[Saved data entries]
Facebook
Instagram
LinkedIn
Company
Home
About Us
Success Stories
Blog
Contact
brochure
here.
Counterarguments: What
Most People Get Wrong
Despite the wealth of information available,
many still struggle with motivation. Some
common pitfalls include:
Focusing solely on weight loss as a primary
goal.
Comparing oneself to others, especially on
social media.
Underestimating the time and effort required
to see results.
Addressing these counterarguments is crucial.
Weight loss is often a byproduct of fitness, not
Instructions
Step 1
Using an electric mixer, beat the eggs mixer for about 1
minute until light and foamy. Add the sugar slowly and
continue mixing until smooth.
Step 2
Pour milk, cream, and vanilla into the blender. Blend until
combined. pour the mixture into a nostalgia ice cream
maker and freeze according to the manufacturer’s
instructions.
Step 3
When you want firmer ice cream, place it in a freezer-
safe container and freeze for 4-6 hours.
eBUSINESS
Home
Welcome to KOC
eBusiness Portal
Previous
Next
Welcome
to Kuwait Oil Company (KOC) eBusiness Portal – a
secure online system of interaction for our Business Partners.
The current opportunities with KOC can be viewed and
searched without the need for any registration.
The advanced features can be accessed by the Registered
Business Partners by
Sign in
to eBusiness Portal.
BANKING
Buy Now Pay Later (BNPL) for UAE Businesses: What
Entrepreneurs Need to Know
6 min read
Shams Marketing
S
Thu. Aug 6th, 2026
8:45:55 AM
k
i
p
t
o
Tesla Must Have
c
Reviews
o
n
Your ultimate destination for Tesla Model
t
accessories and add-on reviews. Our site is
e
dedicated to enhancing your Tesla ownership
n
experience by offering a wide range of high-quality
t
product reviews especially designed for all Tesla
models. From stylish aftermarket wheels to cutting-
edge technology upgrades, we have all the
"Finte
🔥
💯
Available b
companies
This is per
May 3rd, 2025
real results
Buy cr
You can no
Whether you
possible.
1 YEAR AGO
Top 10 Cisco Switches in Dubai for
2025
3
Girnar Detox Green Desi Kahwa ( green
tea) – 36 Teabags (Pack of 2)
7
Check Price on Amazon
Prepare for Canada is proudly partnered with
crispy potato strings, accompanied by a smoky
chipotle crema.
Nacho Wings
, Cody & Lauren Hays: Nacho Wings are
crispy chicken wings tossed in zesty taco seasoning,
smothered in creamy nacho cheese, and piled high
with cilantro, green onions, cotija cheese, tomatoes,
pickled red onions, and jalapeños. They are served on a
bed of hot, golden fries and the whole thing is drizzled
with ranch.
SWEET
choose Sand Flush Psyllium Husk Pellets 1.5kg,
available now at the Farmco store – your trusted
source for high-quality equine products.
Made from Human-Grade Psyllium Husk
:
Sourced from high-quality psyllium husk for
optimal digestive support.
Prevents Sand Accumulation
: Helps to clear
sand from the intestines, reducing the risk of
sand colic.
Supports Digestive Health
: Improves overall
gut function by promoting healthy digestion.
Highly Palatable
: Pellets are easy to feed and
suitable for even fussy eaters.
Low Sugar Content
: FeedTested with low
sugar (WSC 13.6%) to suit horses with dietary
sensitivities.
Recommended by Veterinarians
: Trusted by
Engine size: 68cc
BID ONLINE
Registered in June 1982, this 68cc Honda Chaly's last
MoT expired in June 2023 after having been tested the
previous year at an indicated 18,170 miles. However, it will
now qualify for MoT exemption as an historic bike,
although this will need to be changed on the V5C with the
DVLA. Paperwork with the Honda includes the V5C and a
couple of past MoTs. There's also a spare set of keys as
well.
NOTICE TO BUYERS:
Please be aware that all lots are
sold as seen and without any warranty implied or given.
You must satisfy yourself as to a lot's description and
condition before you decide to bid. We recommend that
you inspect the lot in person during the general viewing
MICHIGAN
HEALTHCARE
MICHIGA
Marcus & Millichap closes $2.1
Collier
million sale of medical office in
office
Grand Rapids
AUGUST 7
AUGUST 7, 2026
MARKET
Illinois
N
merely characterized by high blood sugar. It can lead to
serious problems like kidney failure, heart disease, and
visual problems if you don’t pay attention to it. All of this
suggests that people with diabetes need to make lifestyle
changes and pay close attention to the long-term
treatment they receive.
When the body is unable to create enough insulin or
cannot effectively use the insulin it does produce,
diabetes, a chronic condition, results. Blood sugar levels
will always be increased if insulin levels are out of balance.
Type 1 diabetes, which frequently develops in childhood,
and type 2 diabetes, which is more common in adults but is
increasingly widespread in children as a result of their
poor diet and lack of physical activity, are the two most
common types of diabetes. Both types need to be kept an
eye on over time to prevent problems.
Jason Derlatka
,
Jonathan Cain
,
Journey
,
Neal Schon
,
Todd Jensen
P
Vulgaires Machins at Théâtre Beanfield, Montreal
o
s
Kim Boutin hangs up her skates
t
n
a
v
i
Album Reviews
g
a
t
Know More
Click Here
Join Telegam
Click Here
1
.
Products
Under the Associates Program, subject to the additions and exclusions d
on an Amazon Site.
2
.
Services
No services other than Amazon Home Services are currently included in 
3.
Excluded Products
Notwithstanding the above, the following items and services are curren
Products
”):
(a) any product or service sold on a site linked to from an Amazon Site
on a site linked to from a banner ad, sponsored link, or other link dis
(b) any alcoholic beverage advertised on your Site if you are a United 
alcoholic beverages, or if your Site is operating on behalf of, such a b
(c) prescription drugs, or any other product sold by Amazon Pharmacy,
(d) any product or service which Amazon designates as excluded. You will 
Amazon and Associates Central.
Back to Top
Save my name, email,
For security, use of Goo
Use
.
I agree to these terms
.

◆ TASK STATEMENT
In this exercise, the data above is to be printed exactly.

◆ COMPLETED TASK
Facebook
Instagram
LinkedIn
Company
Home
About Us
Success Stories
Blog
Contact
brochure
here.
Counterarguments: What
Most People Get Wrong
Despite the wealth of information available,
many still struggle with motivation. Some
common pitfalls include:
Focusing solely on weight loss as a primary
goal.
Comparing oneself to others, especially on
social media.
Underestimating the time and effort required
to see results.
Addressing these counterarguments is crucial.
Weight loss is often a byproduct of fitness, not
Instructions
Step 1
Using an electric mixer, beat the eggs mixer for about 1
minute until light and foamy. Add the sugar slowly and
continue mixing until smooth.
Step 2
Pour milk, cream, and vanilla into the blender. Blend until
combined. pour the mixture into a nostalgia ice cream
maker and freeze according to the manufacturer’s
instructions.
Step 3
When you want firmer ice cream, place it in a freezer-
safe container and freeze for 4-6 hours.
eBUSINESS
Home
Welcome to KOC
eBusiness Portal
Previous
Next
Welcome
to Kuwait Oil Company (KOC) eBusiness Portal – a
secure online system of interaction for our Business Partners.
The current opportunities with KOC can be viewed and
searched without the need for any registration.
The advanced features can be accessed by the Registered
Business Partners by
Sign in
to eBusiness Portal.
BANKING
Buy Now Pay Later (BNPL) for UAE Businesses: What
Entrepreneurs Need to Know
6 min read
Shams Marketing
S
Thu. Aug 6th, 2026
8:45:55 AM
k
i
p
t
o
Tesla Must Have
c
Reviews
o
n
Your ultimate destination for Tesla Model
t
accessories and add-on reviews. Our site is
e
dedicated to enhancing your Tesla ownership
n
experience by offering a wide range of high-quality
t
product reviews especially designed for all Tesla
models. From stylish aftermarket wheels to cutting-
edge technology upgrades, we have all the
"Finte
🔥
💯
Available b
companies
This is per
May 3rd, 2025
real results
Buy cr
You can no
Whether you
possible.
1 YEAR AGO
Top 10 Cisco Switches in Dubai for
2025
3
Girnar Detox Green Desi Kahwa ( green
tea) – 36 Teabags (Pack of 2)
7
Check Price on Amazon
Prepare for Canada is proudly partnered with
crispy potato strings, accompanied by a smoky
chipotle crema.
Nacho Wings
, Cody & Lauren Hays: Nacho Wings are
crispy chicken wings tossed in zesty taco seasoning,
smothered in creamy nacho cheese, and piled high
with cilantro, green onions, cotija cheese, tomatoes,
pickled red onions, and jalapeños. They are served on a
bed of hot, golden fries and the whole thing is drizzled
with ranch.
SWEET
choose Sand Flush Psyllium Husk Pellets 1.5kg,
available now at the Farmco store – your trusted
source for high-quality equine products.
Made from Human-Grade Psyllium Husk
:
Sourced from high-quality psyllium husk for
optimal digestive support.
Prevents Sand Accumulation
: Helps to clear
sand from the intestines, reducing the risk of
sand colic.
Supports Digestive Health
: Improves overall
gut function by promoting healthy digestion.
Highly Palatable
: Pellets are easy to feed and
suitable for even fussy eaters.
Low Sugar Content
: FeedTested with low
sugar (WSC 13.6%) to suit horses with dietary
sensitivities.
Recommended by Veterinarians
: Trusted by
Engine size: 68cc
BID ONLINE
Registered in June 1982, this 68cc Honda Chaly's last
MoT expired in June 2023 after having been tested the
previous year at an indicated 18,170 miles. However, it will
now qualify for MoT exemption as an historic bike,
although this will need to be changed on the V5C with the
DVLA. Paperwork with the Honda includes the V5C and a
couple of past MoTs. There's also a spare set of keys as
well.
NOTICE TO BUYERS:
Please be aware that all lots are
sold as seen and without any warranty implied or given.
You must satisfy yourself as to a lot's description and
condition before you decide to bid. We recommend that
you inspect the lot in person during the general viewing
MICHIGAN
HEALTHCARE
MICHIGA
Marcus & Millichap closes $2.1
Collier
million sale of medical office in
office
Grand Rapids
AUGUST 7
AUGUST 7, 2026
MARKET
Illinois
N
merely characterized by high blood sugar. It can lead to
serious problems like kidney failure, heart disease, and
visual problems if you don’t pay attention to it. All of this
suggests that people with diabetes need to make lifestyle
changes and pay close attention to the long-term
treatment they receive.
When the body is unable to create enough insulin or
cannot effectively use the insulin it does produce,
diabetes, a chronic condition, results. Blood sugar levels
will always be increased if insulin levels are out of balance.
Type 1 diabetes, which frequently develops in childhood,
and type 2 diabetes, which is more common in adults but is
increasingly widespread in children as a result of their
poor diet and lack of physical activity, are the two most
common types of diabetes. Both types need to be kept an
eye on over time to prevent problems.
Jason Derlatka
,
Jonathan Cain
,
Journey
,
Neal Schon
,
Todd Jensen
P
Vulgaires Machins at Théâtre Beanfield, Montreal
o
s
Kim Boutin hangs up her skates
t
n
a
v
i
Album Reviews
g
a
t
Know More
Click Here
Join Telegam
Click Here
1
.
Products
Under the Associates Program, subject to the additions and exclusions d
on an Amazon Site.
2
.
Services
No services other than Amazon Home Services are currently included in 
3.
Excluded Products
Notwithstanding the above, the following items and services are curren
Products
”):
(a) any product or service sold on a site linked to from an Amazon Site
on a site linked to from a banner ad, sponsored link, or other link dis
(b) any alcoholic beverage advertised on your Site if you are a United 
alcoholic beverages, or if your Site is operating on behalf of, such a b
(c) prescription drugs, or any other product sold by Amazon Pharmacy,
(d) any product or service which Amazon designates as excluded. You will 
Amazon and Associates Central.
Back to Top
Save my name, email,
For security, use of Goo
Use
.
I agree to these terms
.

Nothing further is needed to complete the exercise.